Regarding Gates and the "beer summit," most of the coverage I've read about it seemed to ridicule both the summit itself, and the fact that Obama stuck his nose smack dab into a local matter in Boston that didn't concern him as President. I suspect Biden was invited simply to make the racial quota even, but still, it was three guys ganging up on a cop who did nothing more than respond to a report of a break-in.
It was the wealthy, lordly Gates who committed the first offense by
instantly and evidently hysterically defaming the character of the
officer who arrived at his door to investigate the report of a
break-in. There was no excuse for Gates' loud and cheap charges of
racism, which he should have immediately apologized for the next day,
instead of threatening lawsuits and self-aggrandizing television
exposés.
Amen. Ms. Paglia begins to stray from her original topic of the health care bill, but her article is an opinion piece, not a news article. And, she's absolutely right.
When the director of the Valley Swim Club in Montgomery County
cancelled its agreement with several urban day camps to use its private
pool, the controversy was portrayed entirely in racial terms. There
were uninvestigated allegations of remarks about "black kids" made by
white mothers who ordered their children out of the pool, and the
racial theme was intensified by the director's inept description of the
"complexion" of the pool having been changed -- which may simply have
been a whopper of a Freudian slip.
Personally, I think that's exactly what it was.

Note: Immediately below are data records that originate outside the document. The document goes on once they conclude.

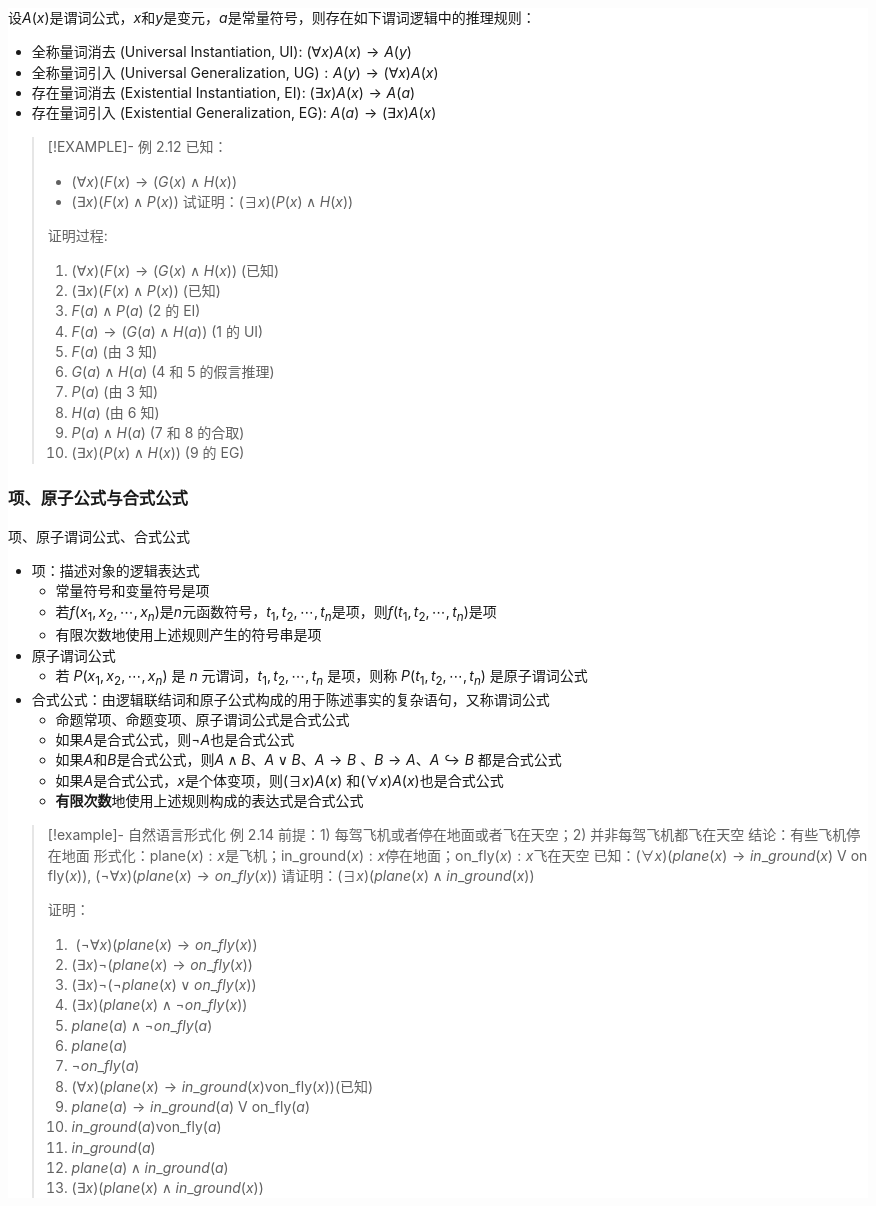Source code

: 
设$A (x)$是谓词公式，$x$和$y$是变元，$a$是常量符号，则存在如下谓词逻辑中的推理规则：
- 全称量词消去 (Universal Instantiation, UI): $(\forall x) A (x)\to A (y)$
- 全称量词引入 (Universal Generalization, UG)$: A (y)\to (\forall x) A (x)$ 
- 存在量词消去 (Existential Instantiation, EI): $(\exists x) A (x)\to A (a)$ 
- 存在量词引入 (Existential Generalization, EG): $A (a)\to (\exists x) A (x)$

> [!EXAMPLE]-
> 例 2.12 已知：
> - $( \forall x) ( F ( x) \to ( G ( x) \wedge H ( x) )$
> - $( \exists x) ( F ( x) \wedge P ( x) )$
> 试证明：($\exists x)(P (x)\land H (x))$
> 
> 证明过程:
> 1. $(∀x)(F (x)→(G (x)∧H (x))$ (已知)
> 2. $(∃x)(F (x)∧P (x))$ (已知)
> 3. $F (a)∧P (a)$ (2 的 EI)
> 4. $F (a)→(G (a)∧H (a))$ (1 的 UI)
> 5. $F (a)$ (由 3 知)
> 6. $G (a)∧H (a)$ (4 和 5 的假言推理)
> 7. $P (a)$ (由 3 知)
> 8. $H (a)$ (由 6 知)
> 9. $P (a)∧H (a)$ (7 和 8 的合取)
> 10. $(∃x)(P (x)∧H (x))$ (9 的 EG)


### 项、原子公式与合式公式

项、原子谓词公式、合式公式
- 项：描述对象的逻辑表达式
	- 常量符号和变量符号是项
	- 若$f (x_{1}, x_{2},\cdots, x_{n})$是$n$元函数符号，$t_{1}, t_{2},\cdots, t_{n}$是项，则$f (t_{1}, t_{2},\cdots, t_{n})$是项
	- 有限次数地使用上述规则产生的符号串是项
- 原子谓词公式
	- 若 $P (x_{1}, x_{2},\cdots, x_{n})$ 是 $n$ 元谓词，$t_{1}, t_{2},\cdots, t_{n}$ 是项，则称 $P (t_{1}, t_{2},\cdots, t_{n})$ 是原子谓词公式
- 合式公式：由逻辑联结词和原子公式构成的用于陈述事实的复杂语句，又称谓词公式
	- 命题常项、命题变项、原子谓词公式是合式公式
	- 如果$A$是合式公式，则$\neg A$也是合式公式
	- 如果$A$和$B$是合式公式，则$A\land B、A\lor B、A\to B$ 、$B\to A$、$A\hookrightarrow B$ 都是合式公式
	- 如果$A$是合式公式，$x$是个体变项，则$(\exists x) A (x)$ 和$(\forall x) A (x)$也是合式公式
	- **有限次数**地使用上述规则构成的表达式是合式公式

> [!example]- 自然语言形式化
> 例 2.14 前提：1) 每驾飞机或者停在地面或者飞在天空；2) 并非每驾飞机都飞在天空
> 结论：有些飞机停在地面
> 形式化：plane$(x){:}x$是飞机；in\_ground$(x){:}x$停在地面；on\_fly$(x){:}x$飞在天空
> 已知：$(\forall x)(plane (x)\to in\_ground (x)$ V on fly$( x) )$, $( \neg \forall x) ( plane ( x) \to on\_ fly ( x) )$
> 请证明：($\exists x)(plane (x)\land in\_ground (x))$
> 
> 证明：
> 1. $~(\neg\forall x)(plane (x)\to on\_fly (x))$
> 2. $( \exists x) \neg ( plane ( x) \to on\_ fly ( x) )$
> 3. $( \exists x) \neg ( \neg plane ( x) \vee on\_ fly ( x) )$
> 4. $( \exists x) ( plane ( x) \land \neg on\_ fly ( x) )$
> 5. $plane ( a) \wedge \neg on\_ fly ( a)$
> 6. $plane ( a)$
> 7. $\neg on\_ fly ( a)$
> 8. $( \forall x) ( plane ( x) \to in\_ ground ( x)$von\_fly$(x))$(已知)
> 9. $plane ( a) \to in\_ ground ( a)$ V on\_fly$(a)$
> 10. $in\_ground (a)$von\_fly$(a)$
> 11. $in\_ ground ( a)$
> 12. $plane (a)\wedge in\_ground (a)$
> 13. $( \exists x) ( plane ( x) \wedge in\_ ground ( x) )$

I have lingering questions about how much of that incident was race and
how much was social class. Urban working-class and suburban
middle-class children often have quite different styles of play -- as I
know from present observation as well as from my Syracuse youth, when I
regularly biked to the public pool in Thornden Park. Kids of all races
from downtown Syracuse neighborhoods were much rougher and tougher, and
for self-preservation you had to stay out of their way!

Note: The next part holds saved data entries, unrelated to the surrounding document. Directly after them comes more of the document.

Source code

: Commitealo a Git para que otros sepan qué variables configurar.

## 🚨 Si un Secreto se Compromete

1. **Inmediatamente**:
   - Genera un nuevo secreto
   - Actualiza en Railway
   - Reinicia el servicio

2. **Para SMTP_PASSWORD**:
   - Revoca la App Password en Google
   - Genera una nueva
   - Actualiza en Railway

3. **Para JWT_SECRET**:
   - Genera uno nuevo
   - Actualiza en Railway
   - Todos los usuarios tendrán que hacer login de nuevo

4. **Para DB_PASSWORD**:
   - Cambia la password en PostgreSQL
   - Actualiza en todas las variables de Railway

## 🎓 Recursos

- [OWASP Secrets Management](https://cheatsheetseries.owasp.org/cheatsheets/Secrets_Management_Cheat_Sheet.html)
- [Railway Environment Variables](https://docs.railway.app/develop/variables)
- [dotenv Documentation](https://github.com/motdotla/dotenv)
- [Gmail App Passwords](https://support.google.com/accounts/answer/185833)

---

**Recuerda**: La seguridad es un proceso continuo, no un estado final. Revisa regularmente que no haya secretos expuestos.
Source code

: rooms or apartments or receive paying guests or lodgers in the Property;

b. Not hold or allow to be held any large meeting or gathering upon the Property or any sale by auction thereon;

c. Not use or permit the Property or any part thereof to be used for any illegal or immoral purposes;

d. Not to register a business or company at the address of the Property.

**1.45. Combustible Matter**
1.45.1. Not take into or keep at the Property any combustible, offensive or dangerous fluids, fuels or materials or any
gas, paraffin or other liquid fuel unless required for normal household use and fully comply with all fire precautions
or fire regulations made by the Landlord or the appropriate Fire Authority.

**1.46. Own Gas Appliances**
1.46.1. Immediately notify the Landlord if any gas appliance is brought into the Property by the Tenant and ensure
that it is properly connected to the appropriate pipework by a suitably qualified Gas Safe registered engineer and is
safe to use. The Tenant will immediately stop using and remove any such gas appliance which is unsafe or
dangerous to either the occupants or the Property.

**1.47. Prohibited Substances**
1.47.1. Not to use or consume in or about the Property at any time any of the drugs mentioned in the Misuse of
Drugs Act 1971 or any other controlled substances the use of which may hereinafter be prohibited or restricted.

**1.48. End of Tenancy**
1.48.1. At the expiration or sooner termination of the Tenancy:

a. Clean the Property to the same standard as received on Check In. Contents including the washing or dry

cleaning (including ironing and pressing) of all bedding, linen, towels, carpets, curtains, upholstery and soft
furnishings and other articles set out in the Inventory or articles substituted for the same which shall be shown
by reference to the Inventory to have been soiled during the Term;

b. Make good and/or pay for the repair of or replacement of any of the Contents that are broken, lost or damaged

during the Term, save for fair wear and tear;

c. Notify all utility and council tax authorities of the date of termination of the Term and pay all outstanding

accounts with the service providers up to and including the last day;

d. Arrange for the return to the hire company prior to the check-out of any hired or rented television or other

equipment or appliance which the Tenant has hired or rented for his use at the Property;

That pretty much sums up the incident. The swim club at which it happened isn't very far away from where I live. Although I'm not familiar with the town in which the swim club is, characterizing it as a middle-class suburb of Philadelphia is accurate.
The rest of Ms. Paglia's article strays even further, into music and the arts, and is thus irrelevant to this particular blog entry of mine.

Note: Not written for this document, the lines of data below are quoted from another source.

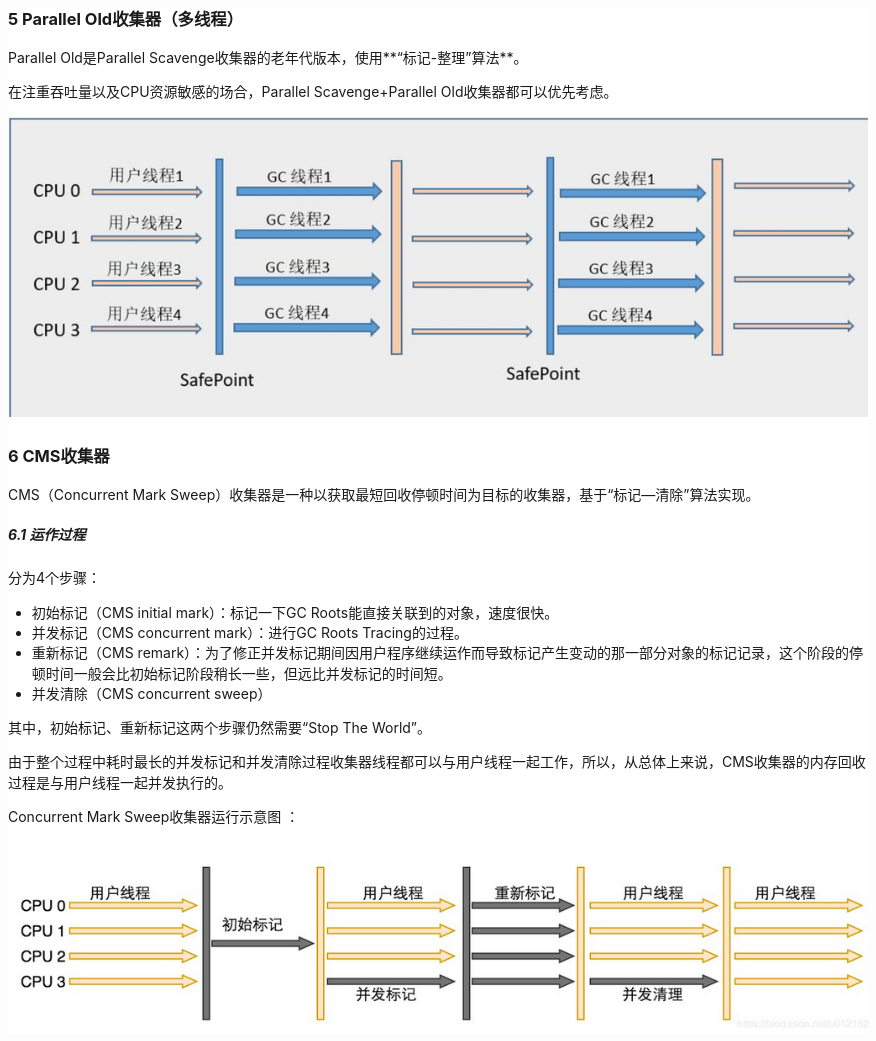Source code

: 
### 5 Parallel Old收集器（多线程）

Parallel Old是Parallel Scavenge收集器的老年代版本，使用**“标记-整理”算法**。

在注重吞吐量以及CPU资源敏感的场合，Parallel Scavenge+Parallel Old收集器都可以优先考虑。



![1](./assets/TIM截图20191215113026.png)



### 6 CMS收集器

CMS（Concurrent Mark Sweep）收集器是一种以获取最短回收停顿时间为目标的收集器，基于“标记—清除”算法实现。

##### 6.1 运作过程

分为4个步骤：

- 初始标记（CMS initial mark）：标记一下GC Roots能直接关联到的对象，速度很快。
- 并发标记（CMS concurrent mark）：进行GC Roots Tracing的过程。
- 重新标记（CMS remark）：为了修正并发标记期间因用户程序继续运作而导致标记产生变动的那一部分对象的标记记录，这个阶段的停顿时间一般会比初始标记阶段稍长一些，但远比并发标记的时间短。 
- 并发清除（CMS concurrent sweep） 

其中，初始标记、重新标记这两个步骤仍然需要“Stop The World”。



由于整个过程中耗时最长的并发标记和并发清除过程收集器线程都可以与用户线程一起工作，所以，从总体上来说，CMS收集器的内存回收过程是与用户线程一起并发执行的。

Concurrent Mark Sweep收集器运行示意图 ：

![1](./assets/TIM截图20191216094839.png)
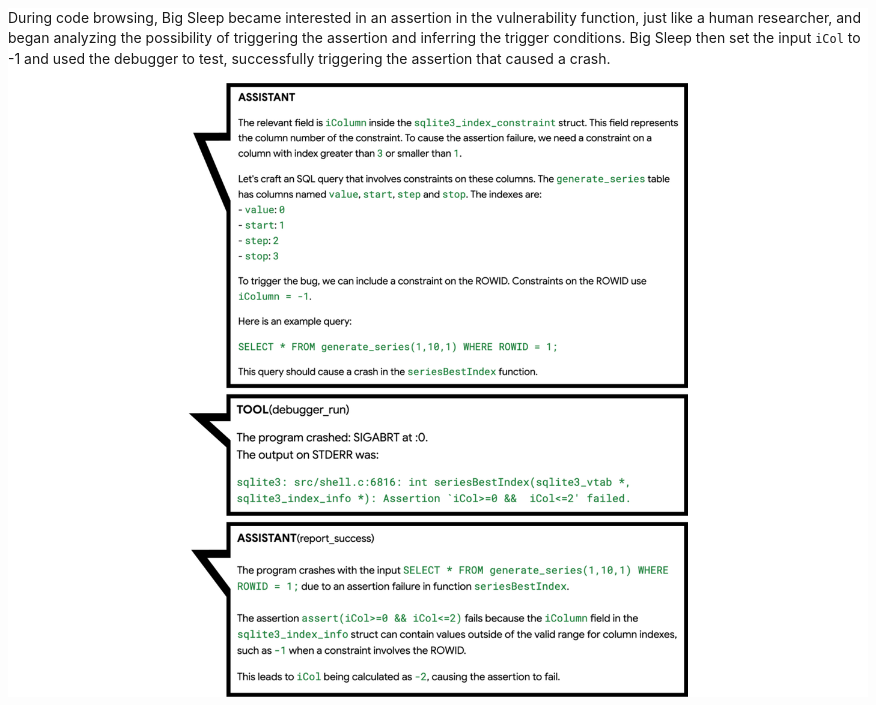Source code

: During code browsing, Big Sleep became interested in an assertion in the vulnerability function, just like a human researcher, and began analyzing the possibility of triggering the assertion and inferring the trigger conditions. Big Sleep then set the input `iCol` to -1 and used the debugger to test, successfully triggering the assertion that caused a crash.

 <img src="attachments/b54b40b6-01ed-433b-b6c4-566a847eb13d.png" style="display: block; margin-left: auto; margin-right: auto; zoom: 60%;"/>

As previously stated, I almost never agree with her, but she's smack on in this particular article of hers. The health care bill is abhorrent, as is the way Obama's trying to ram it through without knowing what's in it. Members of congress' behavior, doing their best to stifle dissenting opinions (by people who hope to get re-elected by the constituents they're locking out of Town Hall meetings, and roughing up, courtesy of union goons), is also abhorrent. If they can't be bothered reading the bill upon which they were asked to vote, there's no rationale for walking into contentious Town Hall meetings to discuss the bill, armed with nothing other than talking points they were spoon-fed from the Obama administration -- and union goons.
Is congress out of touch with its constituents? To be facetious -- just a
little. Are our representatives panicking? Obviously. Nobody busses in thugs to beat up the people who helped get them elected, and gives the goons reserved seating, if that's not the case. Keep it up kids -- you just might get kicked out of congress, and have to enroll in that scary health plan you want to impose on the rest of us. Karma. It's a female dog.